Grice, a natural but disinterested player, made it through the three-week event, but then bowed out of yesterday's later matches with the legitimate excuse of ill health. (It's just a cold, Mom.)

Elle, as they say here, couldn't give a stuff about tennis and besides she had found her own trophy, someone else's discarded ten-year old soccer statuette, on a trip with her dad a few weeks back to the Refuse Tip -- that's the dump, not advice to serving staff or the task a demolitions expert performs when rehabilitiating an old explosive device -- and was perfectly satisfied with that. But after seeing the fun her sisters, especially reluctant Grice, and her former schoolmates were having, she decided to start taking lessons and to participate in the tournament as well. The only problem was that in the last junior tournament, right before the Christmas break, she had been competing against the B group of novice players. None of those kids signed up this time, so she was playing doubles (which if you were her partner was really like playing singles against a doubles team) with the advanced kids 4-9 years her senior. The coach decided at the beginning of the event she would get an Encouragement Award just for participating. I kept mum about it. The trophies came out much bigger than we expected and when the kids saw them they wondered if these were display trophies that would only have their names engraved on and would sit enshrined in a case somewhere like a holy relic; they could not believe they got to take these home. Elle was in such awe of the presentation table contents she did not believe me, lowly secretary that I am, when I said the winners would keep these. When the coach presented her with her very own gold colored plasticky prize, she whispered something to him to which he smiled and replied, "Yes, forever!" She reckons it's worth about 5,000 dollars. She's also been invited to play on the junior junior squad which will play against a team from the resort town, and has readily accepted.




We are glad the Dauphin is so pleasant with us;
His present and your pains we thank you for:
When we have march'd our rackets to these balls,
We will, in France, by God's grace, play a set
Shall strike his father's crown into the hazard.
Tell him he hath made a match with such a wrangler
That all the courts of France will be disturb'd
With chaces. And we understand him well,
How he comes o'er us with our wilder days,
Not measuring what use we made of them.
We never valued this poor seat of England;
And therefore, living hence, did give ourself
To barbarous licence; as 'tis ever common
That men are merriest when they are from home.
But tell the Dauphin I will keep my state,
Be like a king and show my sail of greatness
When I do rouse me in my throne of France:
For that I have laid by my majesty
And plodded like a man for working-days,
But I will rise there with so full a glory
That I will dazzle all the eyes of France,
Yea, strike the Dauphin blind to look on us.

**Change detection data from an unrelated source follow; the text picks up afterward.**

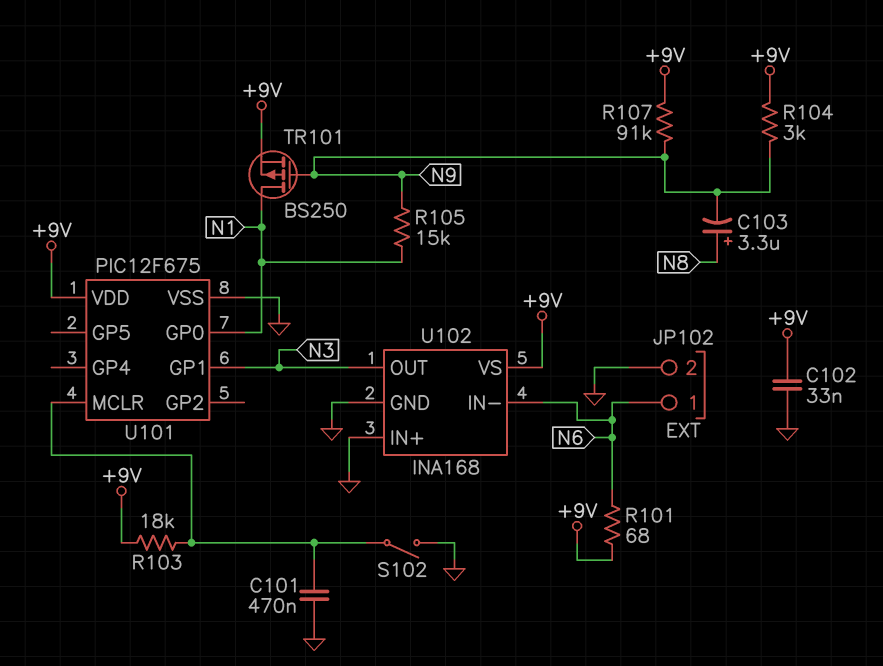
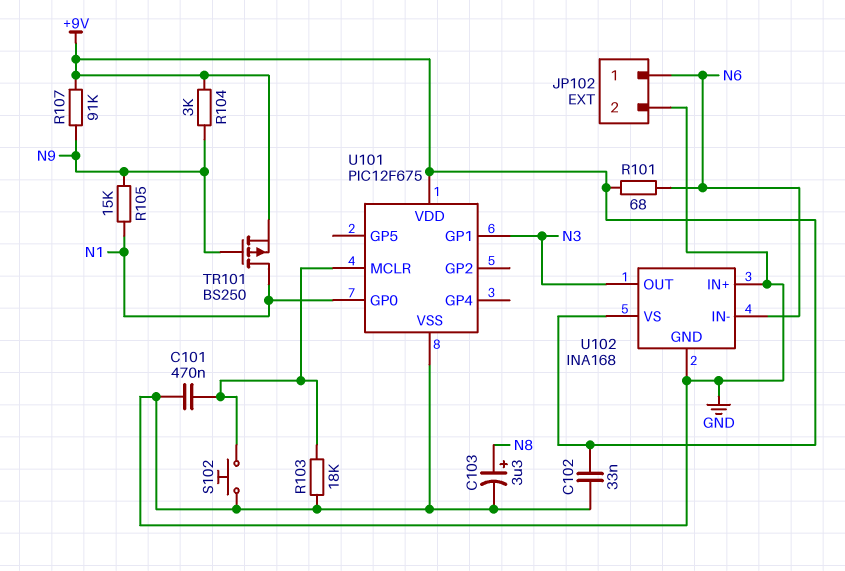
C103: 3.3uF (plus N8, minus N9) -> 3.3uF (plus N8, minus GND)
R103: 18k (+9V, U101/MCLR) -> 18k (GND, U101/MCLR)
S102: switch (GND, U101/MCLR) -> button (GND, U101/MCLR)

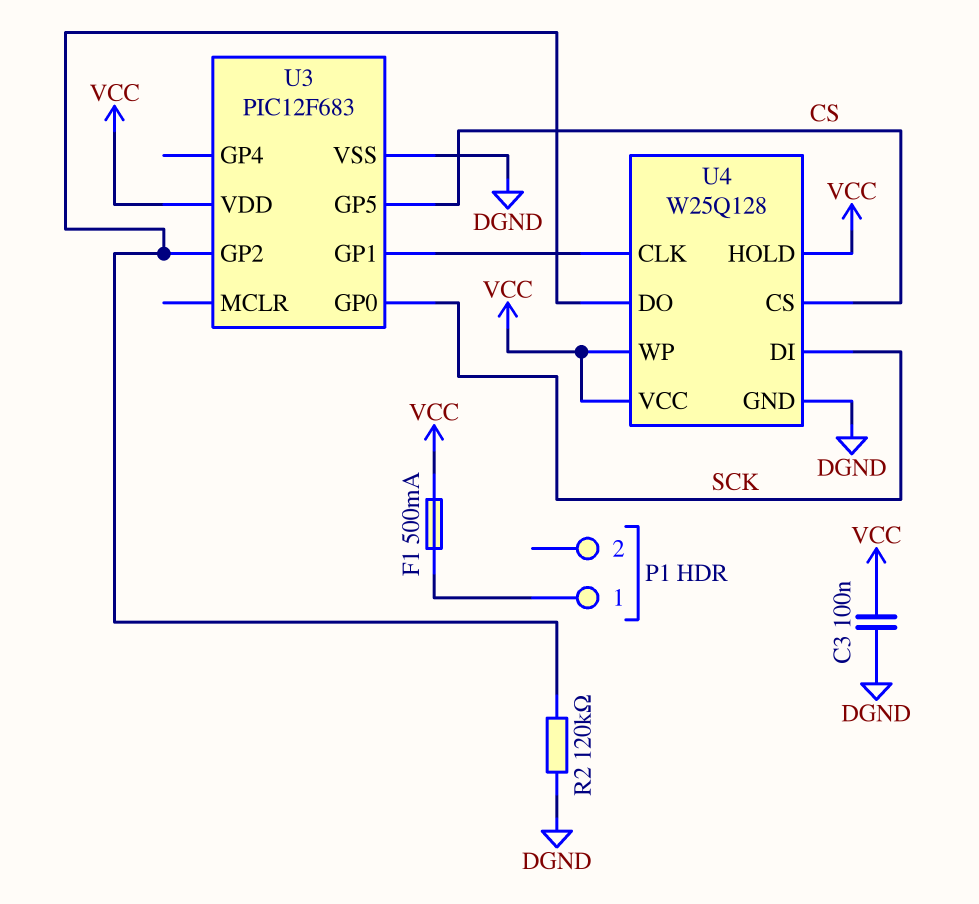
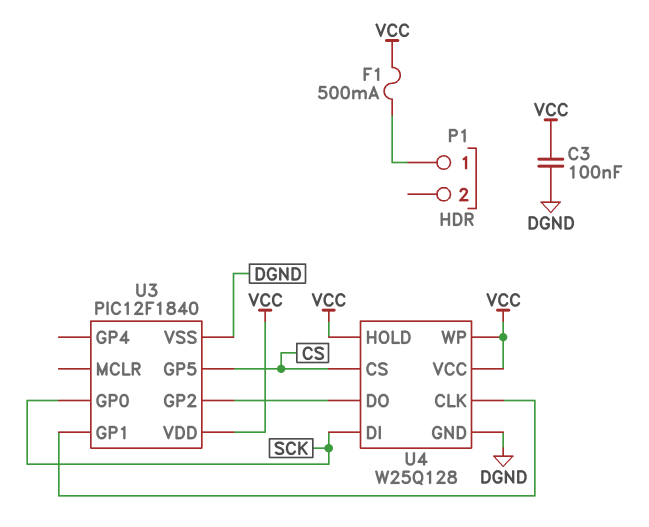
R2: 120k (DGND, U3/GP2) -> none
U3: PIC12F683 -> PIC12F1840

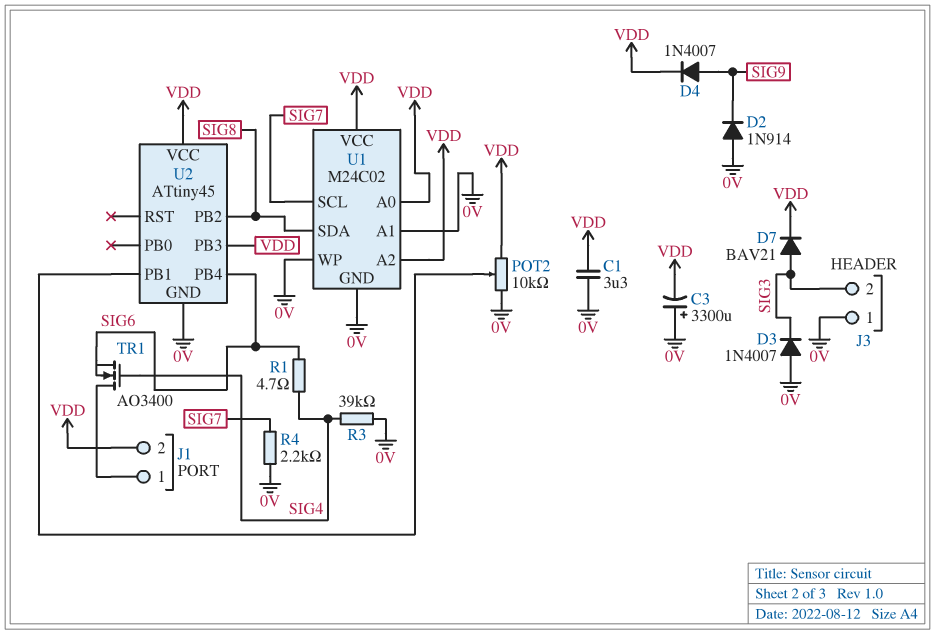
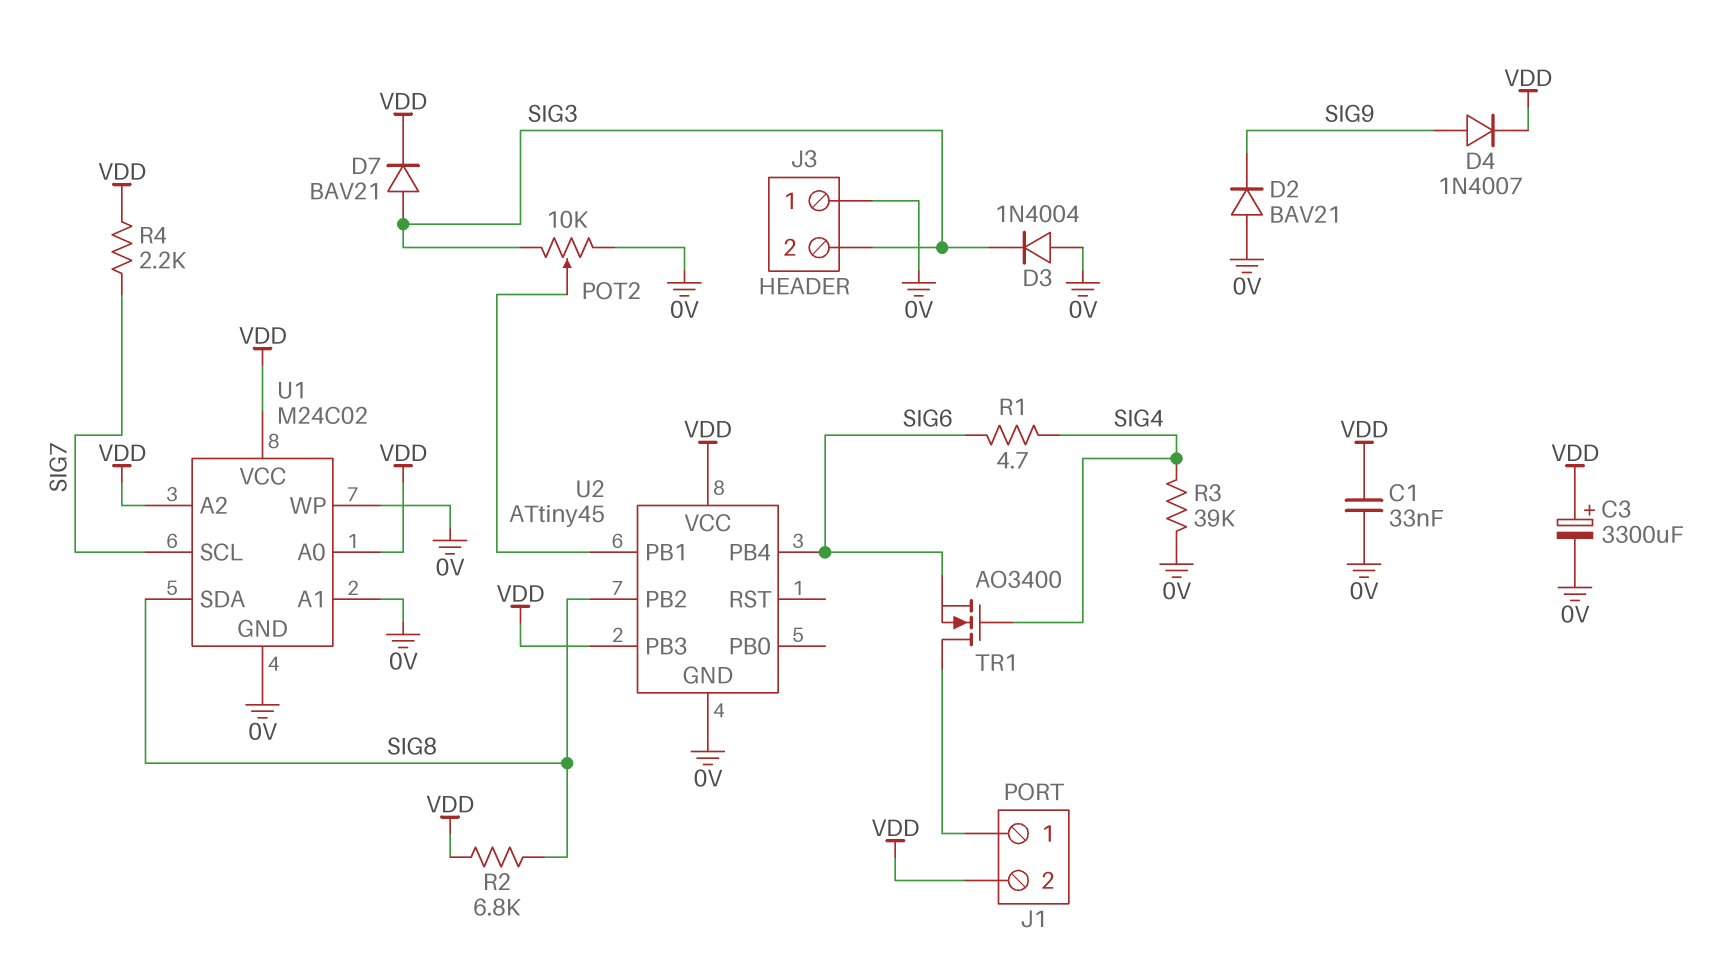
C1: 3.3uF (0V, VDD) -> 33nF (0V, VDD)
C3: 3300uF (plus 0V, minus VDD) -> 3300uF (plus VDD, minus 0V)
D2: diode 1N914 (A 0V, K SIG9) -> diode BAV21 (A 0V, K SIG9)
D3: diode 1N4007 (A 0V, K SIG3) -> diode 1N4004 (A 0V, K SIG3)
POT2: 10k (0V, VDD, wiper U2/PB1) -> 10k (0V, SIG3, wiper U2/PB1)
R2: none -> 6.8k (SIG8, VDD)
R4: 2.2k (0V, SIG7) -> 2.2k (SIG7, VDD)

And tell the pleasant prince this mock of his
Hath turn'd his balls to gun-stones; and his soul
Shall stand sore charged for the wasteful vengeance
That shall fly with them: for many a thousand widows
Shall this his mock mock out of their dear husbands;
Mock mothers from their sons, mock castles down;
And some are yet ungotten and unborn
That shall have cause to curse the Dauphin's scorn.
But this lies all within the will of God,
To whom I do appeal; and in whose name
Tell you the Dauphin I am coming on,
To venge me as I may and to put forth
My rightful hand in a well-hallow'd cause.
So get you hence in peace; and tell the Dauphin
His jest will savour but of shallow wit,
When thousands weep more than did laugh at it.
Convey them with safe conduct. Fare you well.